Avete presente la pignola meticolosità che lo Stato pretende dai cittadini al momento di compilare la denuncia dei redditi? Ebbene, la stessa pignola meticolosità non è stata impiegata durante i test che hanno portato all’approvazione del vaccino Pfizer.

Può essere riassunto in questi termini l’articolo pubblicato ieri, martedì 2 novembre, dal British Medical Journal: che non è Topolino e nemmeno Focus, fatto salvo il rispetto dovuto a queste due testate, bensì una delle quattro riviste mediche di carattere generale considerate più autorevoli nel mondo intero.

Le frettolose leggerezze – come altrimenti chiamarle ? – descritte dal British Medical Journal nei test iniziali del vaccino Pfizer fanno il paio con gli interrogativi che stanno emergendo a proposito dell’efficacia nel tempo dei vaccini Covid.

Perfino dalla RAI – la famosa e benemerita ultima puntata di Report – gli italiani hanno appreso che esistono interrogativi sulla durata della protezione e che la terza dose, cioè la toppa che si vuol cucire su questo buco, è un’occasione di business per le case farmaceutiche.

Del resto, gli studi delle case farmaceutiche si sono conclusi anzi tempo e gli unici dati disponibili riguardano l’efficacia dei vaccino Covid dopo sei mesi. Trascorsi i quali esistono solo punti interrogativi.

Ma i punti interrogativi, ora si scopre, riguardano anche i test iniziali. Secondo i calcoli delle ONG, le case farmaceutiche hanno ricevuto la bellezza di 8,3 miliardi di dollari – denaro pubblico gratis – per sviluppare i vaccini contro il Covid. Una simile pioggia di soldi dovrebbe permettere un lavoro preciso fin nei minimi dettagli. Il British Medical Journal ha invece rivelato che, almeno per quanto riguarda il vaccino Pfizer, non è andata esattamente così.

Lo ha fatto attraverso un whistleblower, come dicono gli inglesi: un ricercatore che lavorava in Texas presso Ventavia, un’organizzazione alla quale Pfizer ha affidato una parte dei test. Costui ha detto, e soprattutto ha dimostrato, cosa avveniva all’interno dell’azienda durante questo lavoro.

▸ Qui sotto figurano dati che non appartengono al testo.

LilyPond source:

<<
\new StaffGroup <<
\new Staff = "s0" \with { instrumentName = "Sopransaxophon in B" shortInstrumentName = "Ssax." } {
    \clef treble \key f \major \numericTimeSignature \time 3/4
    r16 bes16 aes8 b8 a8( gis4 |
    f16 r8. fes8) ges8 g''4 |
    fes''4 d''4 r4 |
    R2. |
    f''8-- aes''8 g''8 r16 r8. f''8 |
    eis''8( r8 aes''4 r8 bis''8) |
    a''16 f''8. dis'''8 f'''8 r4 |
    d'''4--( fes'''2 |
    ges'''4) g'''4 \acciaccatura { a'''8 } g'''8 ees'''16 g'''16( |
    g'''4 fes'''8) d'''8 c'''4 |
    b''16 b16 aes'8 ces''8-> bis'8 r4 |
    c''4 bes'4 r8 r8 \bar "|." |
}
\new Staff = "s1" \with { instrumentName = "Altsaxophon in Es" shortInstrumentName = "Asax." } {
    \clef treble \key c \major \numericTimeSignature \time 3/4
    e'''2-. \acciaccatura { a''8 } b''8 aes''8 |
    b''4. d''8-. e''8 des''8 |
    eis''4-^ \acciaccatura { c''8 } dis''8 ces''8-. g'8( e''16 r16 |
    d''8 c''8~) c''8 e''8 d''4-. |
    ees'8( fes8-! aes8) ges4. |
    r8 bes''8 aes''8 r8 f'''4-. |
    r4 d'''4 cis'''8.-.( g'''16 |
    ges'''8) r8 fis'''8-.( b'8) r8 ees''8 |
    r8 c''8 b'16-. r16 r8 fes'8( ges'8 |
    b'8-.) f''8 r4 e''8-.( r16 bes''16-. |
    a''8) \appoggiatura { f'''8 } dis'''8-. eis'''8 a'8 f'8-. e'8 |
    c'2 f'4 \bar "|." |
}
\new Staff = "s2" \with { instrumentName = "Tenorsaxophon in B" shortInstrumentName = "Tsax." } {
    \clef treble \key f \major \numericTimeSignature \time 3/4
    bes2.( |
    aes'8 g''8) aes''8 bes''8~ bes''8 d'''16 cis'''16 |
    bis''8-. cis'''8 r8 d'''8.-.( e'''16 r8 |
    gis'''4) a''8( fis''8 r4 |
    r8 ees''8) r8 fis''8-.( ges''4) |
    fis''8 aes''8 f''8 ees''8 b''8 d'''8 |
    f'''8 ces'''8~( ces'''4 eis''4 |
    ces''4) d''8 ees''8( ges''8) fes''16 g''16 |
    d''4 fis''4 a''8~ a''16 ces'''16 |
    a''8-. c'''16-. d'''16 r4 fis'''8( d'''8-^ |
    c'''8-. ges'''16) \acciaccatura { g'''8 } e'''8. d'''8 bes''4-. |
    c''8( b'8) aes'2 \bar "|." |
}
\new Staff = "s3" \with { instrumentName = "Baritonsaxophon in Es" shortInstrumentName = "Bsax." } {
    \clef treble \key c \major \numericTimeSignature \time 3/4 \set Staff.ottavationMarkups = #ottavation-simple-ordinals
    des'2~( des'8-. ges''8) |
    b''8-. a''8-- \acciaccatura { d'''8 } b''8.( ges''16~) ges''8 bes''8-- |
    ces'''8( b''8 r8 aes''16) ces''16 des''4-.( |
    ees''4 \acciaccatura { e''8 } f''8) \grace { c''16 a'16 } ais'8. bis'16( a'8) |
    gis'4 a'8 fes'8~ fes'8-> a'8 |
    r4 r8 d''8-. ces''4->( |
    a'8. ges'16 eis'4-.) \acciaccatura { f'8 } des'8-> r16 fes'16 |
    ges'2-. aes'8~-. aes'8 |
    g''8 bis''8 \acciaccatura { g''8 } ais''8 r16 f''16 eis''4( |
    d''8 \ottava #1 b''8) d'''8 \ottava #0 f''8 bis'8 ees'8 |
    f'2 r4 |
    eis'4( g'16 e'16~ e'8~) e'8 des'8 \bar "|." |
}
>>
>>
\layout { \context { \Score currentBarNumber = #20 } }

Lo whistleblower ha svelato al British Medical Journal un ambiente sostanzialmente caotico, nel quale gli effetti avversi venivano seguiti con lentezza e non era adeguatamente assicurato che i test avvenissero con il metodo del cosiddetto doppio cieco.

Il metodo del doppio cieco costituisce un caposaldo della ricerca scientifica: per valutare l’efficacia di un farmaco, si dividono i pazienti in due gruppi omogenei; un gruppo riceve il farmaco da testare; l’altro gruppo riceve un placebo, cioè una sostanza inerte; né i pazienti né i medici che li seguono conoscono il trattamento subito da ciascuno. Alla fine si tirano le somme e si confrontano le situazioni dei due gruppi di pazienti, nella certezza che nessuno è stato influenzato o suggestionato.

La FDA, la Food and Drug Administration che negli Stati Uniti si occupa della regolamentazione dei prodotti farmaceutici, ha ricevuto informazioni su quanto accadeva a Ventavia durante i test sul vaccino, ha detto – e dimostrato – lo whistleblower. Ma la FDA non ha mosso un dito.

Anzi. Come rivela il British Medical Journal, la stessa Ventavia ha ricevuto successivamente in appalto da Pfizer altri quattro studi sui vaccini Covid, compresi quelli relativi a donne incinte e bambini.